The 2001 award was not revealed until 2003 due to WrestleCraps closing in 2001. Each year's Gooker Award, with the exceptions of 2001 and 2002, was determined by a poll of site visitors. The 2001 and 2002 awards were chosen by Reynolds, since he felt there was no competition those years. For the 2014 award, Reynolds declared that Vince McMahon's comments about "brass rings" and the Bella Twins feud were co-winners due to irregularities in the voting.

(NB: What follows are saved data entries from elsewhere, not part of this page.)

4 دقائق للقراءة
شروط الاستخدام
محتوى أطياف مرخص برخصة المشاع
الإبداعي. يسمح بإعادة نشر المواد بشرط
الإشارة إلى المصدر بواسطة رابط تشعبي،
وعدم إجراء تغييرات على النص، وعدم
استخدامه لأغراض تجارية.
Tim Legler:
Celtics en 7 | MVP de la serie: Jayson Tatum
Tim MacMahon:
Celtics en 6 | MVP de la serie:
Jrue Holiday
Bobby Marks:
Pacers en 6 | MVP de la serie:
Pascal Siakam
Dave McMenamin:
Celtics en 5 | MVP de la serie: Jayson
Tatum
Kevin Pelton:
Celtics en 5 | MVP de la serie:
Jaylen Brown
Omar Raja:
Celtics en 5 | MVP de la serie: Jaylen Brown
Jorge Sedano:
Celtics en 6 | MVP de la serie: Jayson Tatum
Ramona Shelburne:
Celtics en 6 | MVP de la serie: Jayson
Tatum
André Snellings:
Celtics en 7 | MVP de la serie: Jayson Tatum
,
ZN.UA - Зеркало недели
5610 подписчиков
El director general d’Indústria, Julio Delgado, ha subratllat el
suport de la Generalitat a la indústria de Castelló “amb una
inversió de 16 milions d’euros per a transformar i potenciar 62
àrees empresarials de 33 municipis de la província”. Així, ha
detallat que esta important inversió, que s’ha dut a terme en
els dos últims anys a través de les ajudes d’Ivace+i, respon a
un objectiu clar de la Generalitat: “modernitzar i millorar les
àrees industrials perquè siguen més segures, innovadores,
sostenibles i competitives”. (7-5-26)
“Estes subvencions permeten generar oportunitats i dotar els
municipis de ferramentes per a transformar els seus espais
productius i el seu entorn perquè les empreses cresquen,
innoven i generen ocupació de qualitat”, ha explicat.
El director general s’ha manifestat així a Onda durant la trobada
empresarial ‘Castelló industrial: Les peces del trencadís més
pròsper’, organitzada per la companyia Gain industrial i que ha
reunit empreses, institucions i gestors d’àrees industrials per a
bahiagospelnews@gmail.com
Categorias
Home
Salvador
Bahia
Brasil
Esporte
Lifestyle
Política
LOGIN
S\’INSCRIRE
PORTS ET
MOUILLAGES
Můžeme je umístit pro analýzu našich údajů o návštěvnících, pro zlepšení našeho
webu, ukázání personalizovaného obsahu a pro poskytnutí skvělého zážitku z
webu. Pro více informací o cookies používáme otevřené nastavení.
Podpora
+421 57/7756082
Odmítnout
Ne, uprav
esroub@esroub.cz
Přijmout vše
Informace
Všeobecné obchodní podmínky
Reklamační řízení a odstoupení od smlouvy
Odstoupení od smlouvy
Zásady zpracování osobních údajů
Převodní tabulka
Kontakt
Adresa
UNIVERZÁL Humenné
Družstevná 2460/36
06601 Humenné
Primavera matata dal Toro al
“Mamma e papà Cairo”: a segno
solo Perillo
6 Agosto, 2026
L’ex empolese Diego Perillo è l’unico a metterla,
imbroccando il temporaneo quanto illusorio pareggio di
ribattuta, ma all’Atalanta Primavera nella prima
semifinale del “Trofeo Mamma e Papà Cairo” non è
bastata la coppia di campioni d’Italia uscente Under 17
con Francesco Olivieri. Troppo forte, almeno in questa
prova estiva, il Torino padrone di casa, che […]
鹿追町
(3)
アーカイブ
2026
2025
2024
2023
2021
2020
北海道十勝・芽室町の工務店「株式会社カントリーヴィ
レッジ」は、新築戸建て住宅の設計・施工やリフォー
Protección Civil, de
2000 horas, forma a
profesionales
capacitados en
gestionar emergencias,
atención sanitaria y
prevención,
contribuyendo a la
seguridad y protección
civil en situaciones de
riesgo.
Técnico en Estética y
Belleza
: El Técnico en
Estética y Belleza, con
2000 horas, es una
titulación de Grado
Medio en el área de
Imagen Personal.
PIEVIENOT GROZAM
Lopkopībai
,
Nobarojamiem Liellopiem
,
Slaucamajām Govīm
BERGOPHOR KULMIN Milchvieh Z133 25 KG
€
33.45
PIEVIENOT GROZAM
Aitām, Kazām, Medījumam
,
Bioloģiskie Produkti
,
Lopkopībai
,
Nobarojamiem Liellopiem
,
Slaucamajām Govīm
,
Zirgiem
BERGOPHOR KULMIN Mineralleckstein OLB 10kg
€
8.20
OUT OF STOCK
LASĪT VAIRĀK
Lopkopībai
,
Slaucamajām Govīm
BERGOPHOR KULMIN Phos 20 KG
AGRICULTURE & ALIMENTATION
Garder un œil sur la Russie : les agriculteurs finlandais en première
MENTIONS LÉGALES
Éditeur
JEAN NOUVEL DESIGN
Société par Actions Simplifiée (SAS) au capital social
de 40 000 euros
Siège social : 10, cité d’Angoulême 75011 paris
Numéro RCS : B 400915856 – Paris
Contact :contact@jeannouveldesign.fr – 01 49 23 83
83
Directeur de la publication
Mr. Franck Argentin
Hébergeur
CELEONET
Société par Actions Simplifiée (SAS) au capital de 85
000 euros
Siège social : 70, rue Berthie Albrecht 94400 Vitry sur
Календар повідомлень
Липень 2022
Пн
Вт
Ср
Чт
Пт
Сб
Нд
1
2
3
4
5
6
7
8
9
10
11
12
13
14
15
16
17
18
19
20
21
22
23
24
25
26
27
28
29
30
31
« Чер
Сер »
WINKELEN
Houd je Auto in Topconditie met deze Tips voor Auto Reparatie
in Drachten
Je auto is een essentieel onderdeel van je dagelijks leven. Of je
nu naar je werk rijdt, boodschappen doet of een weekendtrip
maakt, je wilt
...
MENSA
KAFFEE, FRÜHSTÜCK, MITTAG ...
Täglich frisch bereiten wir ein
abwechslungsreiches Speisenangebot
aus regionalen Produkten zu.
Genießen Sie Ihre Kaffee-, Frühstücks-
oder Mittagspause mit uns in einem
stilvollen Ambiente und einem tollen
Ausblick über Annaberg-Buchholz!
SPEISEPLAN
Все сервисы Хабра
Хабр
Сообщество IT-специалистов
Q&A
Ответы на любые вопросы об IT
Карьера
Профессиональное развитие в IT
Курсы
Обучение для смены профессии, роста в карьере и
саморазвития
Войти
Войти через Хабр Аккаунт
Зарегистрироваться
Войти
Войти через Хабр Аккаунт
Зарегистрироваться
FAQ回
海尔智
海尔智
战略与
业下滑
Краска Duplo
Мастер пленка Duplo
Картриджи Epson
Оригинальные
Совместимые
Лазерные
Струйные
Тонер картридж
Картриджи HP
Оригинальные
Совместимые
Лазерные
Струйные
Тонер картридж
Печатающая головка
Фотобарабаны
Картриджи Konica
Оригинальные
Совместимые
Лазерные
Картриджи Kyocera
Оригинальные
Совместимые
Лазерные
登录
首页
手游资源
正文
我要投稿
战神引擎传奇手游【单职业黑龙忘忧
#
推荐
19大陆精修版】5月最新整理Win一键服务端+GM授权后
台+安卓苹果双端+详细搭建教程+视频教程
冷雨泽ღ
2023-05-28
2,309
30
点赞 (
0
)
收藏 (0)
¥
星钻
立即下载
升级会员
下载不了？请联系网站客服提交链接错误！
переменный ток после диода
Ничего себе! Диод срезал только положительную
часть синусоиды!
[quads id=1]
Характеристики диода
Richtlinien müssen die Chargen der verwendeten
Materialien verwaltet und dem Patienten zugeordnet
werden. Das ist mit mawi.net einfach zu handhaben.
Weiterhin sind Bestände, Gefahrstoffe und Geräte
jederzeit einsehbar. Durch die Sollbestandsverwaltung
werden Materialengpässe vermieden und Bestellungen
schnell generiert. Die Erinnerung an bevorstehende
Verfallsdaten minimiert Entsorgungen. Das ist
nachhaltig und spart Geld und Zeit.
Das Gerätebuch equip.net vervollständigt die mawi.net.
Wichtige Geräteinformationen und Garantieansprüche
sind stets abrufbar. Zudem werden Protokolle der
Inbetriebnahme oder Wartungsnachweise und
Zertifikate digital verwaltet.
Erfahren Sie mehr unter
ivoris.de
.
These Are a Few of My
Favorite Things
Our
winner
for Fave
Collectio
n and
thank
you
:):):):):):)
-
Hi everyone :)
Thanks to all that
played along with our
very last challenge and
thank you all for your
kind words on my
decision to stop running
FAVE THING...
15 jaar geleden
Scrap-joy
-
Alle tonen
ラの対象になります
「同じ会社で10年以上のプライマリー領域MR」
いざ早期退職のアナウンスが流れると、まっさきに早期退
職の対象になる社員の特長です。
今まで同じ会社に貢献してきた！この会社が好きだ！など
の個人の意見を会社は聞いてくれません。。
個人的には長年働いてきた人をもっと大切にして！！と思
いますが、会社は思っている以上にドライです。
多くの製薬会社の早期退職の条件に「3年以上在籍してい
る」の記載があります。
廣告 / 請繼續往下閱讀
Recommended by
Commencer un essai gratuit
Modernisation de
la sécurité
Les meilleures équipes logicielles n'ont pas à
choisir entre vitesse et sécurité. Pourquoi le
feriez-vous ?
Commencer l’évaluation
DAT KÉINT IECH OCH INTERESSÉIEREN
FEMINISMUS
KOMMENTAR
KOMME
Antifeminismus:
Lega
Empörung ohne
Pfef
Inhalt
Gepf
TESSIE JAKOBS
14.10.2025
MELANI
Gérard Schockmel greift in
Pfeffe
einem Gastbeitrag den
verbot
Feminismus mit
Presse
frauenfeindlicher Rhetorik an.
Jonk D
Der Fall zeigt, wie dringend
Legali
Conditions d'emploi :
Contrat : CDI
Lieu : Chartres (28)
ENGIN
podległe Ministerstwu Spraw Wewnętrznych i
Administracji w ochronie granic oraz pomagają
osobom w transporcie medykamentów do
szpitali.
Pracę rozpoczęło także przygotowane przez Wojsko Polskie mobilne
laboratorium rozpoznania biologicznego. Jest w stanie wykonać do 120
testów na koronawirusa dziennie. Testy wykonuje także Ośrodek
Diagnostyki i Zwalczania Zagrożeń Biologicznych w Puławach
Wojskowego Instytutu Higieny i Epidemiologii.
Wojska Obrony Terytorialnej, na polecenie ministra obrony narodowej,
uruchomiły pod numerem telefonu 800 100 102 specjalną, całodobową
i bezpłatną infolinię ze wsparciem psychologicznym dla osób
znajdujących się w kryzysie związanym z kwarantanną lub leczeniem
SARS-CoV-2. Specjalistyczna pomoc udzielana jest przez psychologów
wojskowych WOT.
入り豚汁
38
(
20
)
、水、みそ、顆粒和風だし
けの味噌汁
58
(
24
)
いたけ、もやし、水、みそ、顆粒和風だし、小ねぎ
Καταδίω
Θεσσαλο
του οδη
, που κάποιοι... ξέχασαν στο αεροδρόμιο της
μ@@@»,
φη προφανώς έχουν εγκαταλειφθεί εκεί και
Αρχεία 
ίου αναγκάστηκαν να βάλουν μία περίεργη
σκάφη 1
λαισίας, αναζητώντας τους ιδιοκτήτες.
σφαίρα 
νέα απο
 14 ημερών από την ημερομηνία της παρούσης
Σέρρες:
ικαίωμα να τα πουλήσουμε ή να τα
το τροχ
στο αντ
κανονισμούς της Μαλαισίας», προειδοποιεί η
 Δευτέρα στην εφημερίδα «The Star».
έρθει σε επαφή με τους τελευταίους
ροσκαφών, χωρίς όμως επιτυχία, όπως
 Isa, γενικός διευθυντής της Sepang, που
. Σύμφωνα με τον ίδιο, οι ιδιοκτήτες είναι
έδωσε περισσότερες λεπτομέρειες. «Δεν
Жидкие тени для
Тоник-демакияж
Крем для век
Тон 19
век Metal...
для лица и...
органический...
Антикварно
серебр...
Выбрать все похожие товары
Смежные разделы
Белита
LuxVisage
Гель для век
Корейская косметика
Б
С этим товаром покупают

==WrestleCrap Radio (2005–2012; 2015–2021)==
In August 2005, WrestleCrap introduced a podcast called WrestleCrap Radio. Typically Reynolds and columnist Blade Braxton discussed their personal lives, made jokes that may or may not relate to current wrestling (or wrestling at all), and rarely discussed news items from the wrestling industry. On occasion interviews with guests from within the wrestling industry were broadcast such as their interviews with Vince Russo and Lance Storm. Induction writer Triple Kelly was the unofficial reserve host, having won a co-host contest in 2007. The regular podcasts ended with WrestleCrap Radio episode 249, released on July 13, 2012. On August 20, 2015, to coincide with the 10 year anniversary of WrestleCrap Radio, a new episode of Reynolds and Braxton's occasional RD and Blade Show podcast was instead revealed to be the surprise 250th episode of WrestleCrap Radio. Episode 251 was released ten days later on August 30, followed by two more episodes each in September and October. The show was retired following Braxton's death in March 2021.